Reform UK chairman Richard Tice, who worked in Paris early in his business career, is dismissive: “It’s a model of capitalism where basically profit is not the main driver. The main driver is employing people. I was in a taxi in the early 1990s, and the driver said to me, ‘Companies exist to employ people, not to make profits’. That’s the mindset. It is cultural, philosophical and deeply misguided.”

The European attacks on Astra are fuelled by nothing more than sour grapes, he adds: “This would not be happening if it was the Pfizer-BioNTech vaccine. This is happening because it’s a British vaccine, and it’s a British success story of implementation, pure and simple. This is pure Brexit jealousy, nothing more.”

Knight agrees that “there would not be anything like the same sort of irresponsible political reaction” – such as Emmanuel Macron, the French president, publicly questioning the efficacy of the Oxford vaccine – if Astra had been a Franco-Swedish company, or based in an EU nation.

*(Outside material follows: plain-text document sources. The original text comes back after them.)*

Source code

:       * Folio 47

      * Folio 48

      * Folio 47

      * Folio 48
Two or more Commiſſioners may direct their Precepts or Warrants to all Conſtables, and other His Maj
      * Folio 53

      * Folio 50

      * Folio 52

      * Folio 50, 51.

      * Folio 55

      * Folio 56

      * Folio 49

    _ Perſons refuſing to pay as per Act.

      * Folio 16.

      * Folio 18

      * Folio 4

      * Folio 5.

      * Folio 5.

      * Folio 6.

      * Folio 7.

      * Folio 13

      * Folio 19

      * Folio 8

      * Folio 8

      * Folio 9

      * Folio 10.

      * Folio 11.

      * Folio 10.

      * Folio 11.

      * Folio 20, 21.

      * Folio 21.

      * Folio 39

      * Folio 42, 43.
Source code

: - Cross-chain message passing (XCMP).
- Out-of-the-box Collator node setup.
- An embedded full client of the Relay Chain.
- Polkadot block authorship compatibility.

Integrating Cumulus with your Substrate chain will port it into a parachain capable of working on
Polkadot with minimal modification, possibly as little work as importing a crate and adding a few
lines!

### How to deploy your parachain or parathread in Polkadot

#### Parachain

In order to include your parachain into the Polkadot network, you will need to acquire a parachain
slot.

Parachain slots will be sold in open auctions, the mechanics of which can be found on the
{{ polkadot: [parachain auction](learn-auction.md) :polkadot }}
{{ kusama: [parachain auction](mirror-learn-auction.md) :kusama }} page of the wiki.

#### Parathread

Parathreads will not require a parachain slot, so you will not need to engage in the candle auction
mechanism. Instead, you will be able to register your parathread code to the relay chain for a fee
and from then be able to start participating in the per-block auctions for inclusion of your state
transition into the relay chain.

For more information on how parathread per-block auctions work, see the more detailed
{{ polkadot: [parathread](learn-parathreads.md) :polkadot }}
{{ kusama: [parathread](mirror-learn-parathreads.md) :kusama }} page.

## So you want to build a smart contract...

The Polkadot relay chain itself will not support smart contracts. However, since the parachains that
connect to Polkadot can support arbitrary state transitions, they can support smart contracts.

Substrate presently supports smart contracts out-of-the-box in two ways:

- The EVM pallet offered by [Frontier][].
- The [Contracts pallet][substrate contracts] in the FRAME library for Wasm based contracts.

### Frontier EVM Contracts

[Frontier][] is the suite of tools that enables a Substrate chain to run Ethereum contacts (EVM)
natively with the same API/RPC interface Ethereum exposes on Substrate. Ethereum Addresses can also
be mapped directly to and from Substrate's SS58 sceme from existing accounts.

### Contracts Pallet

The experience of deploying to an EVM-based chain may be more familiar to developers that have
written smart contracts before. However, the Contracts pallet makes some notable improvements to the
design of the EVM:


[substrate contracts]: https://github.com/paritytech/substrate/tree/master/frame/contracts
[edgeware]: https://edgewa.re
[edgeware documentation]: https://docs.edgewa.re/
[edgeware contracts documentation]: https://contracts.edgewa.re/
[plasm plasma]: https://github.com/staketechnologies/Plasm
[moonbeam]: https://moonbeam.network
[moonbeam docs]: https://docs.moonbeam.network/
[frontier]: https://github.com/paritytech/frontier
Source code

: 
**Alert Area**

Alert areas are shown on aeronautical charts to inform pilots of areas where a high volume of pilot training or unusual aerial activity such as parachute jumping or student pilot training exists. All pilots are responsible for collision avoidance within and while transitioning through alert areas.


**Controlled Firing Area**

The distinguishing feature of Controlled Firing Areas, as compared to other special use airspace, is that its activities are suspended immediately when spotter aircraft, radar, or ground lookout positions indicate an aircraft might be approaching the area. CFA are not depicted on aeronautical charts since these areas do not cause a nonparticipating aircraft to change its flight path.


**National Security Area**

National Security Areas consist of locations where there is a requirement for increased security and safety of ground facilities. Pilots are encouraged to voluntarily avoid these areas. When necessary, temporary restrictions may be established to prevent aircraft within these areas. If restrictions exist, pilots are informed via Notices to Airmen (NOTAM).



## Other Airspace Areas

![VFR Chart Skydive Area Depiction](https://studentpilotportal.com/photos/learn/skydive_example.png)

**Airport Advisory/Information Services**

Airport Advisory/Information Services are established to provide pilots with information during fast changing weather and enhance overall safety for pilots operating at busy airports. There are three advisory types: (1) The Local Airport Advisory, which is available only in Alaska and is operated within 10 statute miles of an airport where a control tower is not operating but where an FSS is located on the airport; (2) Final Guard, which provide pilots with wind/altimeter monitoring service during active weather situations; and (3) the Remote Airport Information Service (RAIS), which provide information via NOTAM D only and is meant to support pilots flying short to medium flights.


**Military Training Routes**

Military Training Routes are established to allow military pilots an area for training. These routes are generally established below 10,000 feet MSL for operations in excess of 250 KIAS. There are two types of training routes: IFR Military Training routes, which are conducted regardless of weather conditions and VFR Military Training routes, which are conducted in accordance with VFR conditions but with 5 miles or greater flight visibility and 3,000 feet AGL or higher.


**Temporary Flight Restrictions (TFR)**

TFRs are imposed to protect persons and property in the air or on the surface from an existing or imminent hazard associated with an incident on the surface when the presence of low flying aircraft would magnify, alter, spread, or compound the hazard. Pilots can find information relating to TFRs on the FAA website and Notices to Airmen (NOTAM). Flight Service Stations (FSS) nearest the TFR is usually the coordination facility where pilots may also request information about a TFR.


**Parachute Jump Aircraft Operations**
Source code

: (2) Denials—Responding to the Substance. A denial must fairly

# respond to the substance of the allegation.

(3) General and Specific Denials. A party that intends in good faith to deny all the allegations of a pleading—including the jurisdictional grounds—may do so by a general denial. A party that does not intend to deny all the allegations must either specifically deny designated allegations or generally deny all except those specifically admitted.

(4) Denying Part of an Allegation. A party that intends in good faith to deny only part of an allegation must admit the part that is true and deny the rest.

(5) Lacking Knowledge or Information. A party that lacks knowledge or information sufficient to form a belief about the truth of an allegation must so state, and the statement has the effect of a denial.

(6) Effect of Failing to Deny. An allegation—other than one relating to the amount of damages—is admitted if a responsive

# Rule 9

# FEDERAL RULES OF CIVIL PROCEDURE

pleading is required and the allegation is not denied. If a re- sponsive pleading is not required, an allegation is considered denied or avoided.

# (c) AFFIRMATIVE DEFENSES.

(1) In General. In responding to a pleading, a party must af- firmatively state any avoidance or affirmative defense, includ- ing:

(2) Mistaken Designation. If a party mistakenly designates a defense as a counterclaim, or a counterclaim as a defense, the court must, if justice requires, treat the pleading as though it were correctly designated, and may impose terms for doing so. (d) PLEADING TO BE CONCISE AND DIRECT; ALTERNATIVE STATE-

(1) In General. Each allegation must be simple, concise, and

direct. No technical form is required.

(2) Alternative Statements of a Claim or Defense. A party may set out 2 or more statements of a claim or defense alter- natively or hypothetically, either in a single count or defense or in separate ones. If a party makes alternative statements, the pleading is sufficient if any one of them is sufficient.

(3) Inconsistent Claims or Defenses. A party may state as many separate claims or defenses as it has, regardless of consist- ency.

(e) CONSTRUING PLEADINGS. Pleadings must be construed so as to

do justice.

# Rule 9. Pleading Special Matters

The UK has admittedly just toughened its own stance on foreign takeovers through the National Security and Investment Bill, designed to protect sensitive industries against an encroaching China.

But Lord Lamont, a former Chancellor, warns the vaccine row could push Europe and the UK even further apart. “I think this crisis over AstraZeneca has crystallised a fear I have which is, as much as I wanted to leave the EU, when we left the EU may give in to its worst instincts and become ultra protectionist.”

Gerard Lyons, Mr Johnson’s former economic adviser, adds that the confidence of investors in European capitalism could ultimately be shaken if vaccine contracts are breached.

He warns: “How governments behave in times like this sets a precedent for the future in terms of how longer term investors and other countries may see them. So I think it’s important to do the right thing… I think they’re in a hole and digging deeper.”